TASK INSTRUCTIONS -
a - Name each factor that the diabetic foot ulcer abstract gives as a likely source of the 2-year cost of a new diabetic foot ulcer.
b - In the diabetic foot ulcer abstract, write out the text between "John C Lantis" and "appropriately debrided DFUs.", inclusive, substituting "inpatient care" for "hospitalization".
c - Resume the diabetic foot ulcer abstract after its final sentence, continuing it in the same style.

PASSAGE SHOWN -
++++++++
John C Lantis 2nd et al. Adv Skin Wound Care. 2009 Apr.

Abstract

Introduction: The 2-year cost of a new diabetic foot ulcer (DFU) is estimated to be $27,987. These costs are thought to be secondary to hospitalization, amputation, and the duration of care. Treatments that accelerate rapid and complete healing of DFUs reduce the need for hospitalization, thus reducing the costs of care. One of the therapies previously shown to lead to more rapid and complete wound healing of DFUs is recombinant human platelet-derived growth factor (rhPDGF). Many centers, however, do not initiate rhPDGF therapy, based on patient cost issues. Therefore, many centers reserve a potentially cost-saving therapy as a second- or third-line therapy. The goal of the authors' analysis was to examine the actual cost to patients of a policy of initiating rhPDGF as the initial therapy for appropriately debrided DFUs.

Methods: A 12-month retrospective analysis of all patients presenting to a tertiary care referral wound practice with the diagnosis of DFUs was performed. The algorithm the authors followed specified that all wounds of patients with an ankle brachial index of greater than 0.7 and a diagnosis of DFUs (that were not enrolled in a research protocol) were debrided widely (ie, all wounds were debrided sharply with a 45-degree bevel on the border and the bases of the wounds were sharply debrided to a clean granular base), provided off-loading, and initiated on rhPDGF at the patients' first center visit. The patient payer mix and average cost-per-patient per year were analyzed, and the average number of tubes of rhPDGF was recorded.
++++++++
DATASET -
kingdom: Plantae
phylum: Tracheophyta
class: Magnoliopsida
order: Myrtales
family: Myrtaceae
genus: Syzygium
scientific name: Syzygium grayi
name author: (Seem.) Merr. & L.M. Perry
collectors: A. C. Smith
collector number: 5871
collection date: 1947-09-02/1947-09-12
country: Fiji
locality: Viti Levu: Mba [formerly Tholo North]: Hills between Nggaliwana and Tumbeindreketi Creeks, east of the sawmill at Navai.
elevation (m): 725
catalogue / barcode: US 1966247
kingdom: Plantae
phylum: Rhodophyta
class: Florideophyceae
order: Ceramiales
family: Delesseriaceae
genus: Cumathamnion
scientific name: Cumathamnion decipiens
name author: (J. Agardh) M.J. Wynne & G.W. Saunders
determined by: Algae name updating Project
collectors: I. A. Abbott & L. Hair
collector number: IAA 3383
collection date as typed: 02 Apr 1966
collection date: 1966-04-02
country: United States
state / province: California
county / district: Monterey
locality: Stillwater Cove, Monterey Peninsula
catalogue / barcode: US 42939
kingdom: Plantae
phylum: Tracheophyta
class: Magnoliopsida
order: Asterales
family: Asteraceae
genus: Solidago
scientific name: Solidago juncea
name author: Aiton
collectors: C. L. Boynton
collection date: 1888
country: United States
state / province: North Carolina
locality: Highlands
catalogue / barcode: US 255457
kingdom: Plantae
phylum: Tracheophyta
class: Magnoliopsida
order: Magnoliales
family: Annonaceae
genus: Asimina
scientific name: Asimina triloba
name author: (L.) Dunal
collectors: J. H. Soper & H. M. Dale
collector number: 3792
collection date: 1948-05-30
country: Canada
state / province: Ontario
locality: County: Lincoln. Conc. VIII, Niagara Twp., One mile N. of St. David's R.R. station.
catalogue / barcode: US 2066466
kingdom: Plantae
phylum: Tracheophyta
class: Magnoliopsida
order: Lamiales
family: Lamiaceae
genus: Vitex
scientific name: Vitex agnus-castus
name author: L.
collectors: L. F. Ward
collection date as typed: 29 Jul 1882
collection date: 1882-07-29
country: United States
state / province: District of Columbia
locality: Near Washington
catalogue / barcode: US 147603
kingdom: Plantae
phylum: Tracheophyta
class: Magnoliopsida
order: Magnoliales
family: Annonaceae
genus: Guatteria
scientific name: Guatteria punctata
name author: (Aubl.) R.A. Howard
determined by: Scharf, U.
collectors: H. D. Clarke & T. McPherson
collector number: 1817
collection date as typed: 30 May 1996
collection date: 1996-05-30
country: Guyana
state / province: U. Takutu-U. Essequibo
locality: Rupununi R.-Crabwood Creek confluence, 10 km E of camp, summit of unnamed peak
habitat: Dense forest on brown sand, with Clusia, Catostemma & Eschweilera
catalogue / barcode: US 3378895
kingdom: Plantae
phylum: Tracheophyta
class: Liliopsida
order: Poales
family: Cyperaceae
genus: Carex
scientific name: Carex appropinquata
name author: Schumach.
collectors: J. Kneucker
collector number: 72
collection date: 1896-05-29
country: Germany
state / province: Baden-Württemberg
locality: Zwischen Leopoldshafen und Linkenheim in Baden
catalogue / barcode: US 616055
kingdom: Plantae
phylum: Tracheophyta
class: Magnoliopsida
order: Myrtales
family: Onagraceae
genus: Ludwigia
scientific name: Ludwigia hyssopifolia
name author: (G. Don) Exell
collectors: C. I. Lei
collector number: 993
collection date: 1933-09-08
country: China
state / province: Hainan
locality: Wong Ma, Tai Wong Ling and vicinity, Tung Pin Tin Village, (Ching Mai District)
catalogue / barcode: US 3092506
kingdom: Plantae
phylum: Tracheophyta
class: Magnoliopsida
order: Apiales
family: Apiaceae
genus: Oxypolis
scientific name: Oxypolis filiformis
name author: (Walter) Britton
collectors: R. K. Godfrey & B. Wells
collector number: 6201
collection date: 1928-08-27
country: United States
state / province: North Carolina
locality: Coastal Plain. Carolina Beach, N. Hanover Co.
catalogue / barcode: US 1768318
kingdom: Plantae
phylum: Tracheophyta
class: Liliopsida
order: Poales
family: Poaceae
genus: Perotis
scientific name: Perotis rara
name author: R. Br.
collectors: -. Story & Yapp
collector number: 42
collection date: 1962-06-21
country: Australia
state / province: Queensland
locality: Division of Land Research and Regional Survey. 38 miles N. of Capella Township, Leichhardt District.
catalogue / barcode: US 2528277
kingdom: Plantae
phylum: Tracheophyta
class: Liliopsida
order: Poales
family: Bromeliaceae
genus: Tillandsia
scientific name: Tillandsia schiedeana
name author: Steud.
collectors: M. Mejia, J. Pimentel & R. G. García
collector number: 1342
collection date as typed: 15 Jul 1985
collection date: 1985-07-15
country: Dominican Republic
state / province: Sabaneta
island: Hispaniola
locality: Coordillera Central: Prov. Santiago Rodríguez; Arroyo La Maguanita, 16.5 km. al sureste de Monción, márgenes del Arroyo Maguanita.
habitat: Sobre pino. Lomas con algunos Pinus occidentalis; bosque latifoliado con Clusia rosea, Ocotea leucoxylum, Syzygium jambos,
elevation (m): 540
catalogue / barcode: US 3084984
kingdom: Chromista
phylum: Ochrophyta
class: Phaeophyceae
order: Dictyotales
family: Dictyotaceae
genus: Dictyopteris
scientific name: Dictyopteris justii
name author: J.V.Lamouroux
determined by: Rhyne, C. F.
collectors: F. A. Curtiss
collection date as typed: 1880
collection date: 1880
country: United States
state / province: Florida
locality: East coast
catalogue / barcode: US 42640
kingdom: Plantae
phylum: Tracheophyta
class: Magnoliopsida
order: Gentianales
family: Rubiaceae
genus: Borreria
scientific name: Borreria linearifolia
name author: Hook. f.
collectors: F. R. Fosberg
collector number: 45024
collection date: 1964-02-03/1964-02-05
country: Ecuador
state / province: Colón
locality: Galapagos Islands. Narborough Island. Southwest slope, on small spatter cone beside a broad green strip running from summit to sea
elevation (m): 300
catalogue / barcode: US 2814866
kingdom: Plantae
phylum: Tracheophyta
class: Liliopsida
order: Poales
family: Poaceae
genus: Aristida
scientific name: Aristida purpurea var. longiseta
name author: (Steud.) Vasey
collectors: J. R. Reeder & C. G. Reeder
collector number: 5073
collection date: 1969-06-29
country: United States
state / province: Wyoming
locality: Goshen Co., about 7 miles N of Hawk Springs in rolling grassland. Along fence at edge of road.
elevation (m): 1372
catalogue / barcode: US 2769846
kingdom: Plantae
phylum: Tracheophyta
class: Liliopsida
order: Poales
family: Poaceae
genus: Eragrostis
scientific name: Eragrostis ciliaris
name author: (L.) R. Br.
++++++++
TASK RESULTS -
a - Hospitalization, amputation, and the duration of care.

b -
John C Lantis 2nd et al. Adv Skin Wound Care. 2009 Apr.

Abstract

Introduction: The 2-year cost of a new diabetic foot ulcer (DFU) is estimated to be $27,987. These costs are thought to be secondary to inpatient care, amputation, and the duration of care. Treatments that accelerate rapid and complete healing of DFUs reduce the need for inpatient care, thus reducing the costs of care. One of the therapies previously shown to lead to more rapid and complete wound healing of DFUs is recombinant human platelet-derived growth factor (rhPDGF). Many centers, however, do not initiate rhPDGF therapy, based on patient cost issues. Therefore, many centers reserve a potentially cost-saving therapy as a second- or third-line therapy. The goal of the authors' analysis was to examine the actual cost to patients of a policy of initiating rhPDGF as the initial therapy for appropriately debrided DFUs.

c -
Results: There were 121 patients with the diagnosis of DFUs, representing 766 visits. A total of 187 tubes of rhPDGF were prescribed for these 121 patients over the course of 12 months. There was an average use of 1.54 tubes per patient. The primary payer mix was Medicare, 44%; Medicaid, 27%; and private-payer mix, 29%, representing 10 companies. The average patient cost per tube was $28, the average cost for Medicare was $25 (many with secondary payers, as data predate 2006 Medicare D), Medicaid was $2, and private insurance was $71. Therefore, the average patient cost per course of therapy was $42.

Discussion: The average cost to patients with prescription benefits for a course of rhPDGF therapy, over a diverse and representative patient mix, is less than $50 in an inner-city tertiary care facility. Thus, patient cost alone should not provide a barrier to initiating active therapy in the form of rhPDGF to the patient presenting with a DFU. This early initiation could potentially lead to lower overall health costs by improving wound-healing outcomes.